WHAT IS EXPECTED
Here the job is to retype the data word for word while leaving the pictures aside.

SOURCE DATA
◆ ◆ ◆ ◆ ◆

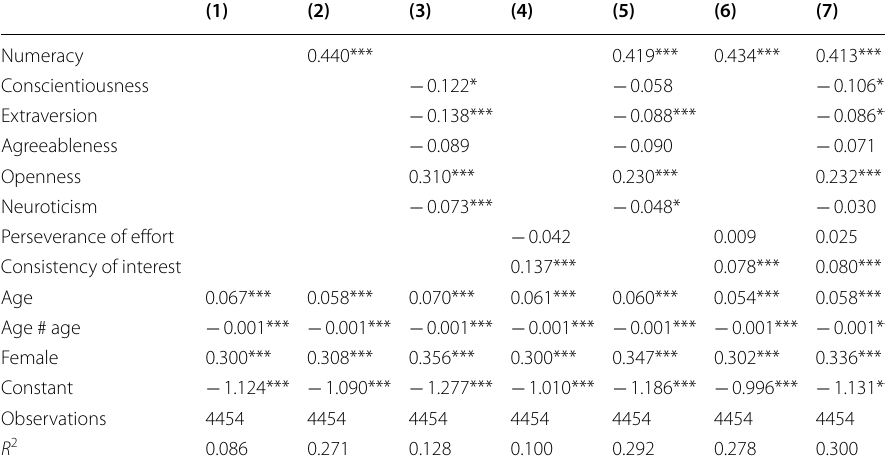
Table 10 Educational attainment and cognitive and non-cognitive skills (without control- ling for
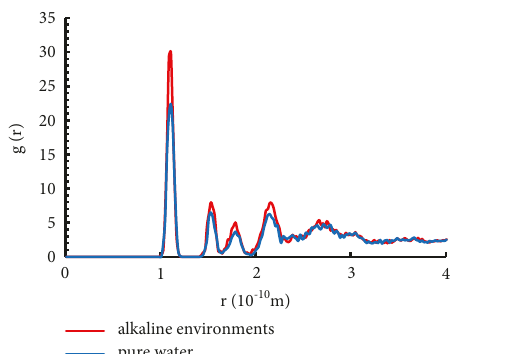
Figure 7: Radial distribution functions of the calcium and PVC.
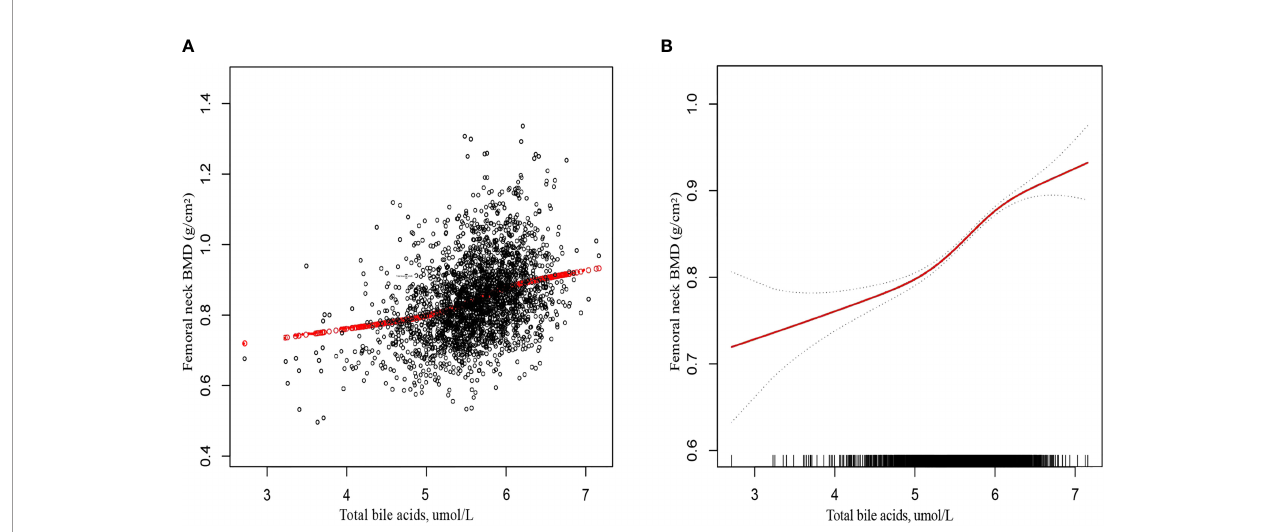
FIGURE 2 | The association between total bile acids and femoral neck bone mineral density. (A) Each black point represents a sample. (B) The solid red line represents the smooth curve fi t between variables. Gray bands represent the 95% con fi dence interval from the fi t. Age, sex, education, obesity, smoking status, CKD, diabetes, hypertension, drinking status, TBil, AST, ALP, GGT, ALT, TC, TG, HDL-C, and LDL-C were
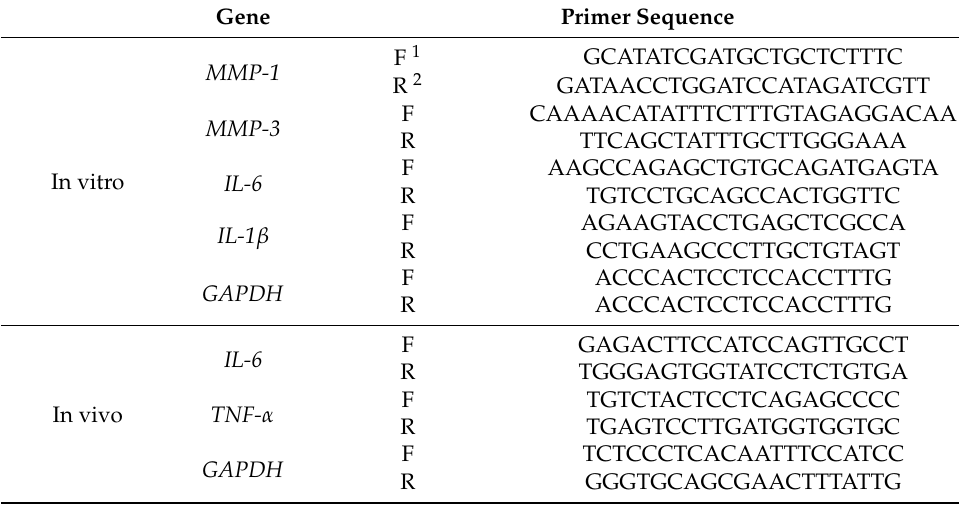
Table 1. Primer sequences for qRT-PCR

◆ ◆ ◆ ◆ ◆

RESPONSE TO THIS TASK
Table 10 Educational attainment and cognitive and non-cognitive skills (without control- ling for
Figure 7: Radial distribution functions of the calcium and PVC.
FIGURE 2 | The association between total bile acids and femoral neck bone mineral density. (A) Each black point represents a sample. (B) The solid red line represents the smooth curve fi t between variables. Gray bands represent the 95% con fi dence interval from the fi t. Age, sex, education, obesity, smoking status, CKD, diabetes, hypertension, drinking status, TBil, AST, ALP, GGT, ALT, TC, TG, HDL-C, and LDL-C were
Table 1. Primer sequences for qRT-PCR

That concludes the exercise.